I have x_data and labels separately. How can I combine and load them in the model using torch.utils.data.DataLoader?

I have a dataset that I created and the training data has 20k samples and the labels are also separate. Lets say I want to load a dataset in the model, shuffle each time and use the batch size that I prefer. The Dataloader function does that. How can I combine and put them in the function so that I can train it in the model in pytorch?

Amarnath
  • 351
  • 1
  • 2
  • 5
  • See discussion on StackOverflow here: https://stackoverflow.com/questions/41924453/pytorch-how-to-use-dataloaders-for-custom-datasets – Johannes Mar 13 '19 at 17:00
  • I found this example using TensorDataset to be helpful: https://stackoverflow.com/questions/55588201/pytorch-transforms-on-tensordataset If `x_data` and `labels` are both Pytorch tensors, you can combine them into a `TensorDataset` then create a dataloader from that TensorDataset. – littleO Jun 11 '20 at 07:54

2 Answers2

16

Assuming both of x_data and labels are lists or numpy arrays,

train_data = []
for i in range(len(x_data)):
   train_data.append([x_data[i], labels[i]])

trainloader = torch.utils.data.DataLoader(train_data, shuffle=True, batch_size=100)
i1, l1 = next(iter(trainloader))
print(i1.shape)
ASHu2
  • 260
  • 2
  • 6
  • I end up getting errors saying that train_data is an np.object rather than a tensor. – Gunner Stone Nov 28 '20 at 19:47
  • 2
    For me, it worked. You can even use a shorter version: `trainloader = torch.utils.data.DataLoader([ [x_data[i], labels[i]] for i in range(len(labels))], shuffle=True, batch_size=100)`. Thank you @ASHu2 – Leo Jun 15 '21 at 08:40
7

I think the standard way is to create a Dataset class object from the arrays and pass the Dataset object to the DataLoader.

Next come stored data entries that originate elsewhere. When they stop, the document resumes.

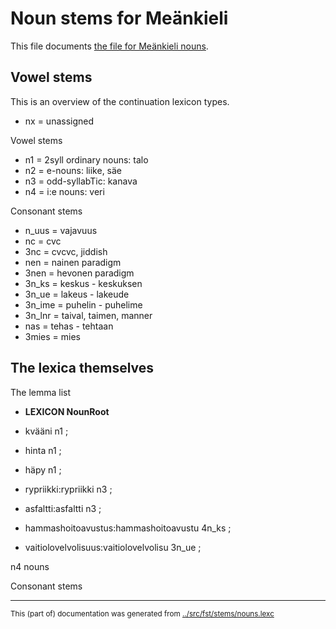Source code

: # Noun stems for Meänkieli

This file documents [the file for Meänkieli nouns](https://github.com/giellalt/lang-fit/blob/main/src/fst/stems/nouns.lexc).

## Vowel stems

This is an overview of the continuation lexicon types. 

* nx = unassigned

Vowel stems

* n1 = 2syll ordinary nouns: talo
* n2 = e-nouns: liike, säe
* n3 = odd-syllabTic: kanava
* n4 = i:e nouns: veri

Consonant stems

* n_uus = vajavuus
* nc = cvc
* 3nc = cvcvc, jiddish
* nen = nainen paradigm
* 3nen = hevonen paradigm
* 3n_ks = keskus - keskuksen
* 3n_ue = lakeus - lakeude
* 3n_ime = puhelin - puhelime
* 3n_lnr = taival, taimen, manner
* nas = tehas - tehtaan
* 3mies = mies


## The lexica themselves

The lemma list 
 * **LEXICON NounRoot**

 * kvääni n1 ; 
 * hinta n1 ; 
 * häpy n1 ; 

 * rypriikki:rypriikki n3 ; 
 * asfaltti:asfaltti n3 ; 
 * hammashoitoavustus:hammashoitoavustu 4n_ks ; 
 * vaitiolovelvolisuus:vaitiolovelvolisu 3n_ue ; 







n4 nouns

Consonant stems




* * *
<small>This (part of) documentation was generated from [../src/fst/stems/nouns.lexc](http://github.com/giellalt/lang-fit/blob/main/../src/fst/stems/nouns.lexc)</small>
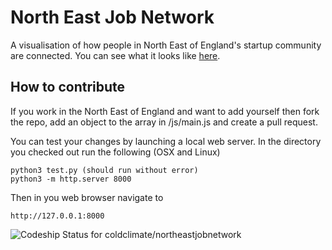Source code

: North East Job Network
======================

A visualisation of how people in North East of England's startup community are connected. You can see what it looks like [here](http://jobgraph.theapproachablegeek.com/).

How to contribute
-----------------

If you work in the North East of England and want to add yourself then fork the repo, add an object to the array in /js/main.js and create a pull request.

You can test your changes by launching a local web server.  In the directory you checked out run the following (OSX and Linux)

    python3 test.py (should run without error)
    python3 -m http.server 8000

Then in you web browser navigate to 

    http://127.0.0.1:8000


![Codeship Status for coldclimate/northeastjobnetwork](https://codeship.com/projects/c1dd0780-6036-0132-2c13-2696ea524dd6/status)
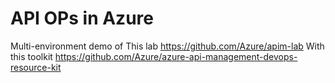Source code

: # API OPs in Azure

Multi-environment demo of
This lab <https://github.com/Azure/apim-lab>
With this toolkit <https://github.com/Azure/azure-api-management-devops-resource-kit>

One solution is to inherit from the Dataset class and define a custom class that implements __len__() and __get__(), where you pass X and y to the __init__(self,X,y).

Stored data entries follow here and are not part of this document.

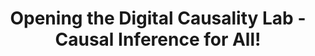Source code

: ---
id: "dcl-02-eng" # nochmal überlegen
method: "Massive Open Online Course"
institution: "University of Hamburg Business School"
title: "Opening the Digital Causality Lab - Causal Inference for All!"
title_project:
title_short: "Causal Inference for All!"
period: "Apr 23 ­­- Mar 24 (12 months)"
foerderlinie: "Data literacy in the Studium Generale programme"
round: "2"
filter: "2"
lecture2go: "71040"
uhh_url: "https://www.hcl.uni-hamburg.de/en/ddlitlab/data-literacy-lehrlabor/zweite-foerderrunde/15-kausale-inferenz-fuer-alle.html"
contributors: "Dr. Philipp Bach, Prof. Dr. Martin Spindler"
quote: "A sound knowledge of causality across the breadth of society serves to strengthen and future-proof democracy, as many decisions can only be understood in a well-founded manner, critically examined and important considerations made in this way."
text: |
    ## The Digital Causality Lab

    The aim of the project was to teach data literacy skills using the topic of causality. *The ability to process data, carry out data- and code-intensive projects and generate knowledge with the help of data are elementary not only in the academic world, but also in the professional world.* As the Chair of Statistics, it is particularly important for us to create attractive learning opportunities in quantitative and empirical subjects. Following the successful completion of the first, subject-specific funding phase, the project has now been opened up to a wider audience as part of the Studium Generale programme and interest in data and its (causal) analysis has been aroused.

    ## Review and results

    A modern and attractive course in Causal Inference was created using the latest textbooks, innovative materials (lecture slides, learning apps, notebooks) and high-quality teaching videos. A MOOC will be offered from SoSe 2024 in the "Studium Generale" and in the new Liberal Arts degree programme.

    The course is firmly anchored in the "Statistics and Data Science" elective area of the B.Sc. in Business Administration and will be opened up to other degree programmes in the long term. *Causal inference serves as a methodological cross-cutting topic for interdisciplinary teaching by using subject-specific expertise to assess causal relationships. This strengthens interdisciplinary teaching at the University of Hamburg in the long term.*

    The course promotes data literacy and covers topics from statistics, computer science, social sciences, humanities and medicine, among others. The digital MOOC is also offered as a hybrid, and the exercise as an interactive lab teaches practical data literacy skills - programming in R, statistical basics, estimation of causal effects, version control with Git/GitHub as well as management of data-intensive projects, case studies and data products. Students gain practical insights and apply their skills in independent case studies.

    ## Tips from lecturers for lecturers

    The project's teaching materials rely on numerous case studies on the one hand and on a multi-layered presentation of the concepts on the other: an attempt is made to convey the intuition and then refer to the formal, mathematical. *Students should be made curious about how to draw causal conclusions from data in order to provide a framework used in research and industrial practice. The end result of the teaching project is a versatile and varied teaching programme consisting of lecture slides and videos on the one hand and interactive elements such as quizzes and interactive learning apps on the other.*

    Another added value of the teaching project for lecturers relates to research-based learning. This independent learning approach has already been successfully implemented as part of the exercise (already in the first funding phase). Many students have carried out and presented convincing projects. Important experience has also been gained with regard to the challenge of engaging all students. This semester, for example, a stronger structure was introduced, particularly at the beginning of the course. Finally, of course, the experience of implementing professional digital teaching in the course of producing a MOOC should be mentioned.

image: "https://www.hcl.uni-hamburg.de/14478705/logo-dcl-5c99918b601733960404943a4b30f2dbe2d1d7ef.png"
image_credit: "UHH/Bach"
link_external: "https://digitalcausalitylab.github.io/"
stine:
---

For your simple case with two arrays and without the necessity for a special __get__() function beyond taking the values in row i, you can also use transform the arrays into Tensor objects and pass them to TensorDataset.

Run the following code for a self-contained example.

# Create a dataset like the one you describe
from sklearn.datasets import make_classification
X,y = make_classification()

# Load necessary Pytorch packages
from torch.utils.data import DataLoader, TensorDataset
from torch import Tensor

# Create dataset from several tensors with matching first dimension
# Samples will be drawn from the first dimension (rows)
dataset = TensorDataset( Tensor(X), Tensor(y) )

# Create a data loader from the dataset
# Type of sampling and batch size are specified at this step
loader = DataLoader(dataset, batch_size= 3)

# Quick test
next(iter(loader))
Johannes
  • 171
  • 3